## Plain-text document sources
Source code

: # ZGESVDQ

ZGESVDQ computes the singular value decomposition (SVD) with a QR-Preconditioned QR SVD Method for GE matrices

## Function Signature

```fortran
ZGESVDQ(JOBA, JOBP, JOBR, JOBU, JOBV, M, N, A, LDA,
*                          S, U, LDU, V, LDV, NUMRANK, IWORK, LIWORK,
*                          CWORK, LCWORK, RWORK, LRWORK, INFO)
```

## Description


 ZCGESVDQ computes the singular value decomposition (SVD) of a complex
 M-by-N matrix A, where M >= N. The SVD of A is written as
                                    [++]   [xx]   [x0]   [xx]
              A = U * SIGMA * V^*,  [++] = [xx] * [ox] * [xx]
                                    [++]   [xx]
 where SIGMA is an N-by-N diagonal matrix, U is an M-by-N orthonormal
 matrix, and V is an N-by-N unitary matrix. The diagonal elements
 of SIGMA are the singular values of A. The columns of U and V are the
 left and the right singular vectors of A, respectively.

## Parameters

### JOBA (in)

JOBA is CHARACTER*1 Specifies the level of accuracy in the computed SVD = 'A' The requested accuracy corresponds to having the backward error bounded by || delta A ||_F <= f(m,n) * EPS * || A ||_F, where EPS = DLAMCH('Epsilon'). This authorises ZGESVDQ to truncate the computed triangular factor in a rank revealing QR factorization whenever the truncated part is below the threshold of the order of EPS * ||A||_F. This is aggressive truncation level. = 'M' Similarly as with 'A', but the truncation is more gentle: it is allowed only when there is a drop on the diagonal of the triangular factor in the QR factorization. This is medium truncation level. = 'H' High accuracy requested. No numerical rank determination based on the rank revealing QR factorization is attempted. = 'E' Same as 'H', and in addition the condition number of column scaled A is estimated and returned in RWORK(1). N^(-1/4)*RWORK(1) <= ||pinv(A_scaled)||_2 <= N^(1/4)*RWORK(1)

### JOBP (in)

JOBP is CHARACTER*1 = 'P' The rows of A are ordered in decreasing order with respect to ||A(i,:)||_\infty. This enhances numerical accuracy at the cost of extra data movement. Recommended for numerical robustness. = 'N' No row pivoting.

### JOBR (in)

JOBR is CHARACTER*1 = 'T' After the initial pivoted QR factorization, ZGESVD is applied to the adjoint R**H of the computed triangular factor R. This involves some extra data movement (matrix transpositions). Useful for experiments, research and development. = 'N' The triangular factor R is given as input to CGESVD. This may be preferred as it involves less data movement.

## WHAT YOU WILL DO
Your response should be made up of the lines in the data that contain the word "computes".

## ANSWER BELOW
ZGESVDQ computes the singular value decomposition (SVD) with a QR-Preconditioned QR SVD Method for GE matrices
 ZCGESVDQ computes the singular value decomposition (SVD) of a complex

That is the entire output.